Ezân asla değiştirilmemelidir

08/01/2020 Çarşamba Köşe yazarı H.Y

Ezân, beş vakit namaz vakitlerinin geldiğini bildirmek için okunur. Erkeklerin, mescidin dışında yüksek yere çıkıp okumaları müekked sünnettir. 

 

 

Dinde tahrif hareketleri -21-

Fıkıh ve ilmihâl kitaplarında bildirilmiş olan belli kelimeleri, akıllı bir Müslümanın belli şekilde okumasına, (Ezân-ı Muhammedî) denir. Yani minâreye çıkıp, Arabî kelimeleri ayakta okumak lâzımdır. Başka dillerde tercümelerini okumak, mânâsını anlasa bile ezân olmaz.

Ezân, beş vakit namaz vakitlerinin geldiğini bildirmek için okunur. Erkeklerin, mescidin dışında yüksek yere çıkıp okumaları müekked sünnettir. Müezzin efendinin, mescidin dışında yüksekte ve yüksek sesle okuyarak, komşulara duyurması lâzımdır. Fazla bağırması câiz değildir. (Ekber) derken son harfi cezm ederek durulur veya üstün okunarak vasledilir. Ötre okumaz. Kelimelerin başına veya sonuna hareke, harf, med ekleyecek şekilde fazla tegannî ile okumak ve bunu dinlemek helal olmaz. Salât ve felâh derken yüzünü sağa ve sola çevirmesi sünnettir. Ayakları ve göğsü kıbleden ayırmaz. Yahut  minarede dönerek okur.

İslâmiyetin emrettiği (Ezân-ı Muhammedî), sâlih Müslümanın sesine denir. Borudan çıkan ses, ezân değildir. Radyoda, teypte ve hoparlörde okunan Kur’ân-ı kerîmin ve ezânın insan sesi olmadığını, bunları okuyan insanların seslerinin hâsıl ettikleri mıknatıs ve elektrik tarafından meydana getirilen çalgı sesleri olduklarını ve meydana gelmelerine sebep olan insan seslerinin kendileri değil iseler de, onlara çok benzedikleri için okuyanların sesleri zannedildiği "El-fıkh-u alel-mezâhib-il-erbe’a"nın secde-i tilâvet bahsinde ve (Seâdet-i Ebediyye) kitabının (tegannî ve müzik) kısmında uzun bildirilmiştir.  Bundan dolayı, gramofondan [teyp, radyo, TV’de] okunan secde âyetini işitenin, tilavet secdesi yapması gerekmez. (Mezâhib-i erbe’a)

Asrımızın din âlimlerinden Elmalılı Hamdi Efendi “rahimehullahü teâlâ”, A’raf sûresinin 204. âyetinin tefsirinde diyor ki:

“Kırâat /okumak, bir ihtiyari iştir ki, akıllı ve konuşan bir insanın ağzından çıkanı anlamaya ve anlatmaya yönelik bir maksat taşıyan, sesli olarak okumak demektir.

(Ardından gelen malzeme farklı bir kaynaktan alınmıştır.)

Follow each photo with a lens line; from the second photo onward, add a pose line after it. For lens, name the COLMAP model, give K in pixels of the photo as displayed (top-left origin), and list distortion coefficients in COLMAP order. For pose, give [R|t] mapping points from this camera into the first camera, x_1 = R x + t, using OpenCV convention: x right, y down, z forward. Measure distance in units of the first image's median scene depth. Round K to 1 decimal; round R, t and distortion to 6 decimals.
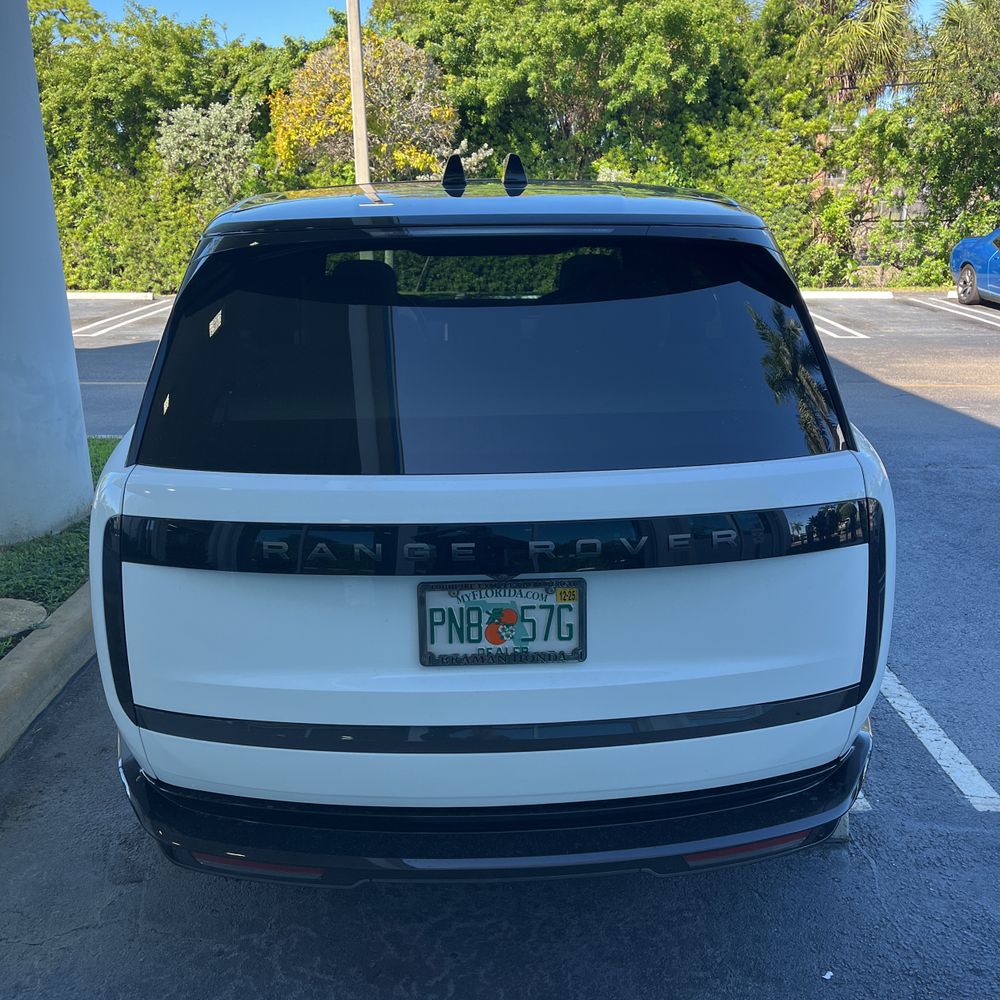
lens RADIAL K [[1024.9, 0, 501.8], [0, 1024.9, 507.7], [0, 0, 1]] dist [0.029558, 0.000000]
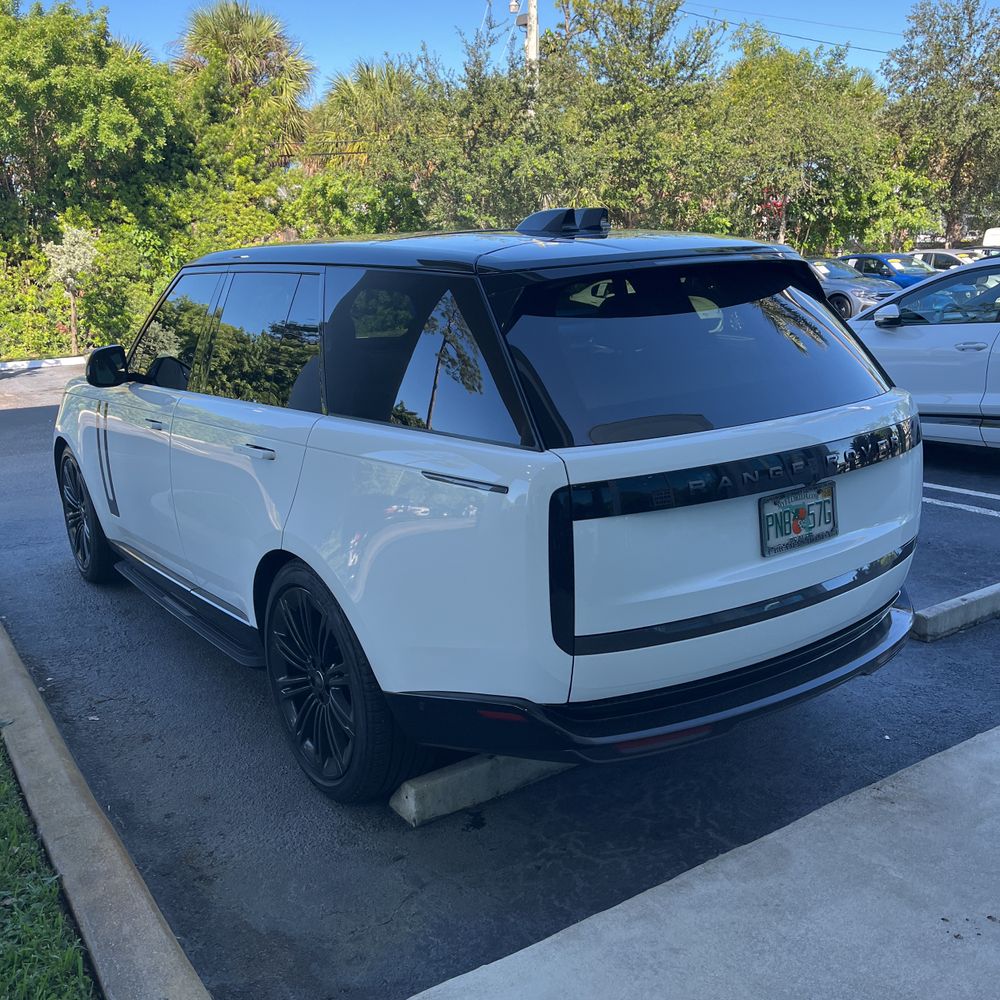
lens RADIAL K [[1024.9, 0, 496.2], [0, 1024.9, 498.0], [0, 0, 1]] dist [0.029558, 0.000000]
pose [[0.844147, -0.149334, 0.514894, -0.122807], [0.181125, 0.983390, -0.011735, 0.002407], [-0.504589, 0.103166, 0.857174, -0.005266]]
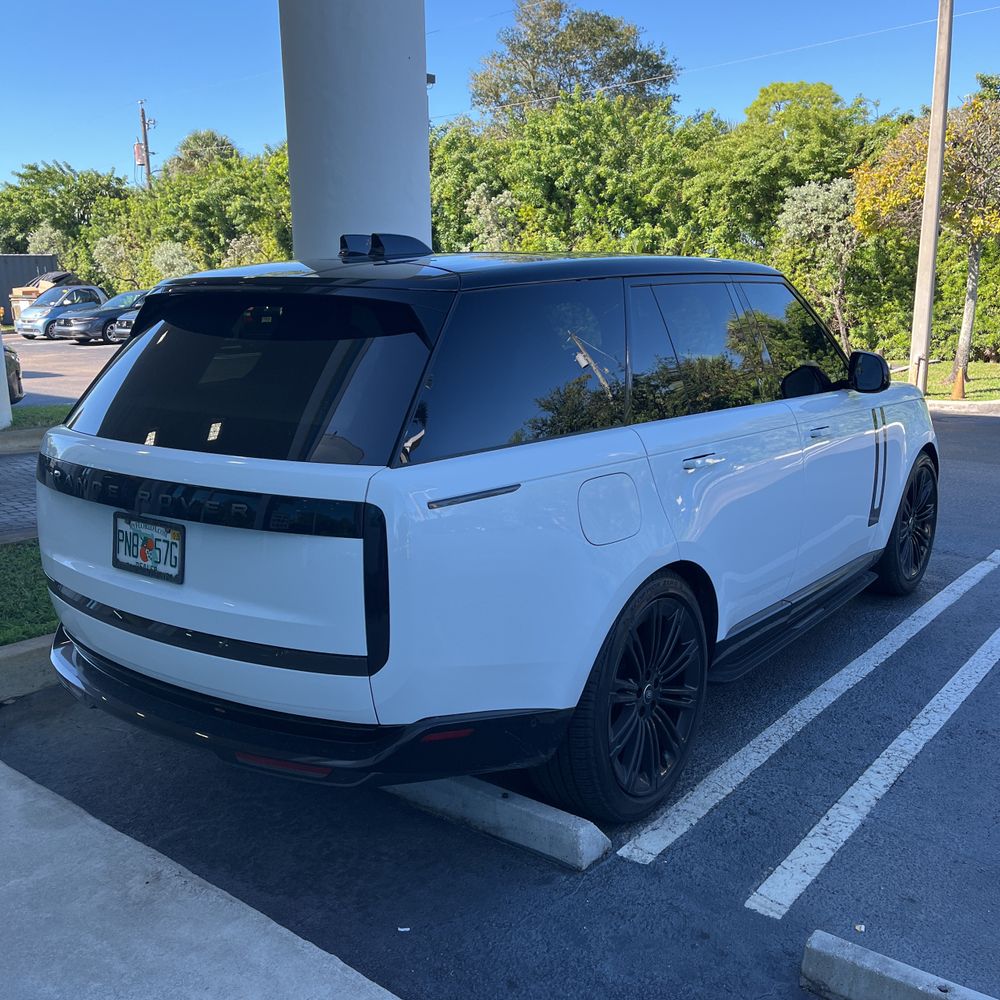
lens RADIAL K [[1024.9, 0, 496.1], [0, 1024.9, 500.3], [0, 0, 1]] dist [0.029558, 0.000000]
pose [[0.772431, 0.134870, -0.620612, 0.142169], [-0.178441, 0.983916, -0.008270, -0.003472], [0.609515, 0.117131, 0.784074, 0.014926]]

Nitekim vahiy meleği olan Hazret-i Cebrail’in işi bile aslında bir kırâat/Kur’ân okuma değil, bir ikra, yani okutmaktır. Allah’ın yaptığı iş ise vahyi indirmek ve kırâati yaratmaktır. Cansız varlıklardan çıkan seslere kıraat denilemeyeceği gibi, aks-i sedâdan, yani sesin yankılanmasından meydana gelen işe de kırâat denilemez. Bunun içindir ki, fakîhler bir kırâatin yankılanmasından hâsıl olan yankının kırâat ve tilâvet hükmünde olmadığını, mesela tilâvet secdesi gerekmeyeceğini beyan etmişlerdir. Bir kitabı sessiz olarak okumaya kırâat denilemeyeceği gibi, çalan veya çınlayan, yankı yapan bir sesi dinlemek de kırâat dinlemek demek değildir, bir çınlamayı dinlemektir. Şu hâlde Kur’ân okuyan bir okuyucunun sesini aksettiren gramofon veya radyodan gelen sese de kırâat denilemez. Bu gibi sesler bir kırâat değil, bir kırâatin yankısı ve yansımasıdır, bunlara dinleme ve susma emrinin hükmü terettüp etmez.” (c.3 s. 2361)

Diyânet İşleri Reîsliğinin müşâvere ve dînî eserleri inceleme heyetinin 1.12.1954 târih ve 737 sayılı kararının on beşinci maddesinde, (Hoparlörün mihraba konulması, sûret-i kat’iyyede memnû’dur. Şayet imâmın tekbîr ve tesmî’i duyulamayacak derecede cemâat kesretli olursa, müezzinlerden biri veya daha uzakta diğeri de iblâğ vazifesini görürler) denilmektedir.